The expected answer is the data below, printed verbatim without its pictures.

● Given data

= Beginning of Section =

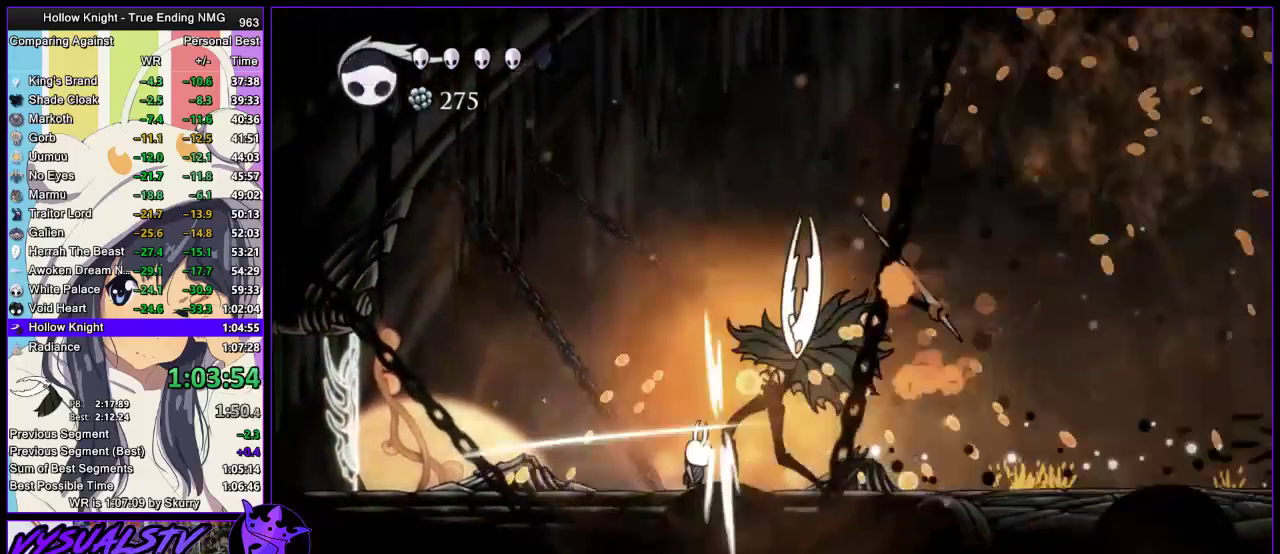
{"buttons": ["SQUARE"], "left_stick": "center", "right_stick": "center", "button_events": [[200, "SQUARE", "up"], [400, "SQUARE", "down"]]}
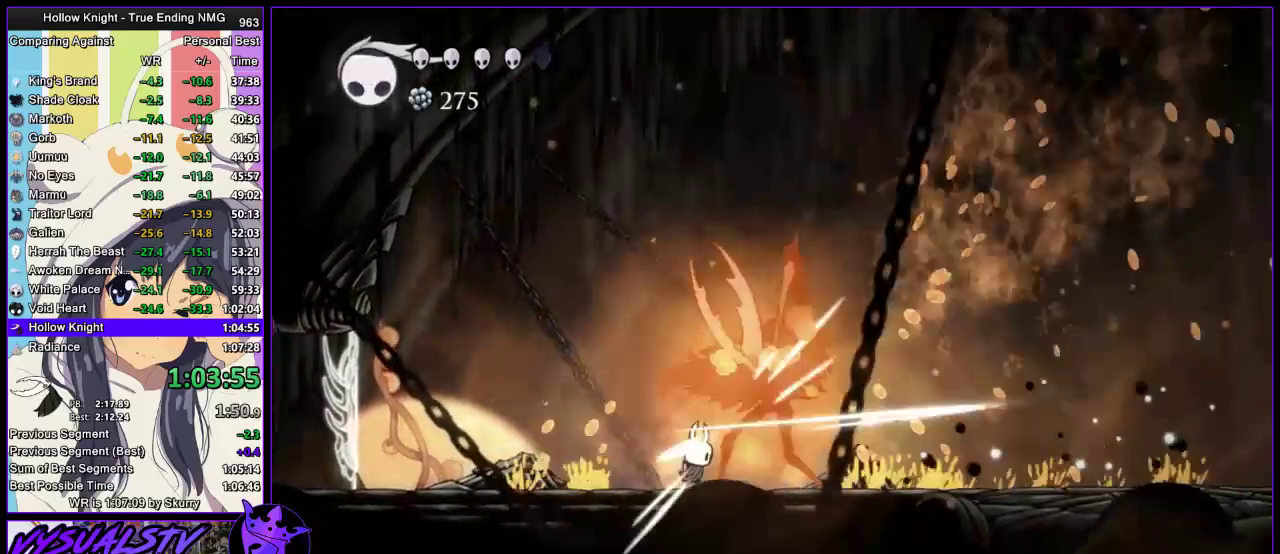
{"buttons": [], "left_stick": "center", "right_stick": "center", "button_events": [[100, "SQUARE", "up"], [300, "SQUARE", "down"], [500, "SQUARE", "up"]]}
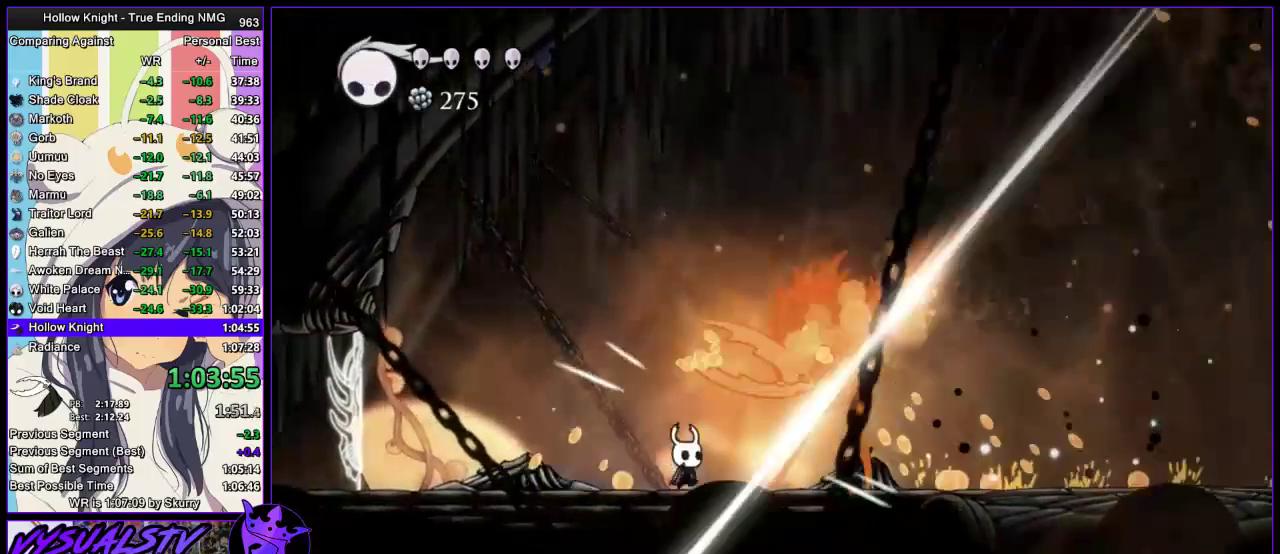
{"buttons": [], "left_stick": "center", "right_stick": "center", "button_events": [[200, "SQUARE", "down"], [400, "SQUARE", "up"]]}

= End of Section =

● Result
{"buttons": ["SQUARE"], "left_stick": "center", "right_stick": "center", "button_events": [[200, "SQUARE", "up"], [400, "SQUARE", "down"]]}
{"buttons": [], "left_stick": "center", "right_stick": "center", "button_events": [[100, "SQUARE", "up"], [300, "SQUARE", "down"], [500, "SQUARE", "up"]]}
{"buttons": [], "left_stick": "center", "right_stick": "center", "button_events": [[200, "SQUARE", "down"], [400, "SQUARE", "up"]]}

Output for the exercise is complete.